═════ FRAGMENTO PARA LEER ═════

El sentido de empatía del protagonista, su obsesión por hallar el eslabón perdido de sus orígenes y una intensidad emocional por momentos desbordante espejan en la escritura de Siccardi la tensión entre ambas culturas, la invasora y la indígena, forjando una narrativa que, indisimuladamente, remonta a los “veranos de luz” que pasaba durante la infancia y adolescencia en la estancia de sus abuelos frente al Lago Cardiel, en la que compartía mates y tareas con los peones tehuelches y mapuches a quienes dedica la novela.
En sus años vividos fuera de Argentina, Siccardi parece haber adquirido, como Manuel Palacios, una perspectiva dicotómica que lo vuelve extranjero en su país y en su propio pasado, y eso le permite escribir “desde adentro” sin auto incriminarse como escritor blanco, pero sí con conocimiento directo de los hechos y sus ethos. Y para escribirla elije la voz de un mestizo que es culturalmente más blanco que indio, evitando así la apropiación cultural de narrar como un tehuelche. Siccardi narra desde esa "geografía interna", así la llama.
Trabajo atípico, renacentista diría, frente a los ríos de tipografía inmediata que corren hoy en día. Oraciones largas que se van construyendo por suma de registros y recuerdos, sin perder musicalidad ni obligar a releerlas, recuerdan al más desbocado Bolaño. Una cierta melancolía en la mirada rememora al Bruce Chatwin de En Patagonia. También hay brisas de los primeros cuentos de Cortázar.
La habilidad de Siccardi para transformar todo en imagen y dar movimiento hasta la menor señal, sumada a una delicada sensibilidad para dejarse ir por los carriles emotivos de este cura mestizo cuando las escenas desbordan el tono neutro del relato y aparece “la fuerza” del animal enorme y poderoso, bueno, simplemente atrapan.
Resulta cómodo describir Los hombres más altos como un libro de aventuras (que de hecho lo es), como una novela de suspenso o histórica, como el viaje de un héroe campbelliano y al mismo tiempo como una fábula simbólica desplegada para alcanzar una conclusión (desilusión) política y existencial: el espíritu sobrevive a todo atropello. Pero la comodidad se acaba al ir comprobando que la novela no es una ficción construida a partir de realidades "posibles" sino montada sobre una realidad que nos negamos a ver, mostrada a través de un “acto” literario y una belleza narrativa que a su vez nos reencuentran con el “placer de leer”.

═════ CONTENIDO DE DATOS ═════

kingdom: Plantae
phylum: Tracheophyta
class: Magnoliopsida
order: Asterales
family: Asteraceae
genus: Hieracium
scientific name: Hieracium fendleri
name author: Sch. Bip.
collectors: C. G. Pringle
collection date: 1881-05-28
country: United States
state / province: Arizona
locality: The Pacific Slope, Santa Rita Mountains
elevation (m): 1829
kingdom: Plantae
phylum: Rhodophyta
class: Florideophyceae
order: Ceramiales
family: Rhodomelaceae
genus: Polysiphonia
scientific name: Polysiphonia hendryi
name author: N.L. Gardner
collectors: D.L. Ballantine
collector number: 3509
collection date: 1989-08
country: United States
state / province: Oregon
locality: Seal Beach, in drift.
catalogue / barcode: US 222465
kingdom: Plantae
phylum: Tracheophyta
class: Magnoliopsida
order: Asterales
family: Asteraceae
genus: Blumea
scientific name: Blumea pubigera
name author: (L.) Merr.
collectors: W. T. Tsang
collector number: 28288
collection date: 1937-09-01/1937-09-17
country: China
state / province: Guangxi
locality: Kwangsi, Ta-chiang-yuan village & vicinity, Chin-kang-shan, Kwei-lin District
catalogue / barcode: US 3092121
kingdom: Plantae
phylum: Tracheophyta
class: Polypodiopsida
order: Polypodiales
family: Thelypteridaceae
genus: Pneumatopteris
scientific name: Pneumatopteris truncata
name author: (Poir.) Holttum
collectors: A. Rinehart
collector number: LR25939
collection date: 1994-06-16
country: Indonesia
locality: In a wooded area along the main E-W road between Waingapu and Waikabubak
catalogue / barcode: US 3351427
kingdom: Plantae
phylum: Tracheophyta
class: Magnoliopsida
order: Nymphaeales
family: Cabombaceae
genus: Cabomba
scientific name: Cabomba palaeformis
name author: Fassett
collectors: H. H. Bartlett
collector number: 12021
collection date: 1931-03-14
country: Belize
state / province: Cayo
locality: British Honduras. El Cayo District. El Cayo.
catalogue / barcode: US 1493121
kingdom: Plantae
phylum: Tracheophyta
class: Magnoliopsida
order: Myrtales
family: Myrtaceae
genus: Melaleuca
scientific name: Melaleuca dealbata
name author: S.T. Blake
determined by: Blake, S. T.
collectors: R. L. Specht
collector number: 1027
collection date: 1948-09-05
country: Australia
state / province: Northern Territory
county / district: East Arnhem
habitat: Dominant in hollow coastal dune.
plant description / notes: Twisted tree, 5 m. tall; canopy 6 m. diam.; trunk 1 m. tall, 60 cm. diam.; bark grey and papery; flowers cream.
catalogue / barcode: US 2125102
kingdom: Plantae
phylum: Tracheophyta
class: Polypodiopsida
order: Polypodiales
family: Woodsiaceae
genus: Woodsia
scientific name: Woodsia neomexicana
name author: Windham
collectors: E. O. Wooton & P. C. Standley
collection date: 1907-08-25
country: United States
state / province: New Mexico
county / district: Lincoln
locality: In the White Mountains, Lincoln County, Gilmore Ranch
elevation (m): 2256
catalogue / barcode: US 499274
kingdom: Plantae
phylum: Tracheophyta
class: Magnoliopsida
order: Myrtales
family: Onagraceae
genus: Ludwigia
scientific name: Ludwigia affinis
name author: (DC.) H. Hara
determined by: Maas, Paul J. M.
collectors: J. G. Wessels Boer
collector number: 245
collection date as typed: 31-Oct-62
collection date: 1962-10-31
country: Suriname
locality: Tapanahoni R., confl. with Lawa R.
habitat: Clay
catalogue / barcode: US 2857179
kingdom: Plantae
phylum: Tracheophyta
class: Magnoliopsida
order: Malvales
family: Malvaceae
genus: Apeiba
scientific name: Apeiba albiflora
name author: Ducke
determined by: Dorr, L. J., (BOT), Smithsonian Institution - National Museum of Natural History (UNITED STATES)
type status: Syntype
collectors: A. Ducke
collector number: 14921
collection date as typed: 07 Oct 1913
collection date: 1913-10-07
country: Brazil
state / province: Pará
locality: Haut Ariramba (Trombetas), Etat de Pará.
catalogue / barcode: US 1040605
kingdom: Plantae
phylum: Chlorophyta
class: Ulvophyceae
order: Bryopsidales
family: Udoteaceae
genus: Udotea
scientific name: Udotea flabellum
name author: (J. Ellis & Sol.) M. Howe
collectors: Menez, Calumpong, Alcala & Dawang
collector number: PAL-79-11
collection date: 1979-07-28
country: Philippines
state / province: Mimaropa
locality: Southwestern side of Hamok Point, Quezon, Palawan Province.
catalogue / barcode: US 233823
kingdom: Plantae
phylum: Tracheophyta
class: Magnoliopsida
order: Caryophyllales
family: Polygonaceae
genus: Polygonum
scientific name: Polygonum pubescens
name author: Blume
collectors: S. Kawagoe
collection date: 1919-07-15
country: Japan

═════

## TAREA ASIGNADA 1
Reproduce sin cambios la parte del fragmento que comienza con las palabras que contienen "En sus años" y termina con "así la llama.".
## TAREA ASIGNADA 2
Según el fragmento, ¿son ciertas o no las siguientes afirmaciones? Responde sí o no a cada una y cita textualmente las palabras del fragmento que lo deciden.
(a) Siccardi pasaba veranos de su infancia en la estancia de sus abuelos frente al Lago Cardiel.
(b) La novela está narrada con la voz de un tehuelche.
(c) La novela está dedicada a los peones tehuelches y mapuches.
## TAREA ASIGNADA 3
¿Qué nombre da Siccardi, según el fragmento, al lugar desde el que narra?

## RESULTADO 1
En sus años vividos fuera de Argentina, Siccardi parece haber adquirido, como Manuel Palacios, una perspectiva dicotómica que lo vuelve extranjero en su país y en su propio pasado, y eso le permite escribir “desde adentro” sin auto incriminarse como escritor blanco, pero sí con conocimiento directo de los hechos y sus ethos. Y para escribirla elije la voz de un mestizo que es culturalmente más blanco que indio, evitando así la apropiación cultural de narrar como un tehuelche. Siccardi narra desde esa "geografía interna", así la llama.

## RESULTADO 2
(a) Sí: "los “veranos de luz” que pasaba durante la infancia y adolescencia en la estancia de sus abuelos frente al Lago Cardiel".
(b) No: "elije la voz de un mestizo que es culturalmente más blanco que indio, evitando así la apropiación cultural de narrar como un tehuelche".
(c) Sí: "los peones tehuelches y mapuches a quienes dedica la novela".

## RESULTADO 3
Lo llama "geografía interna".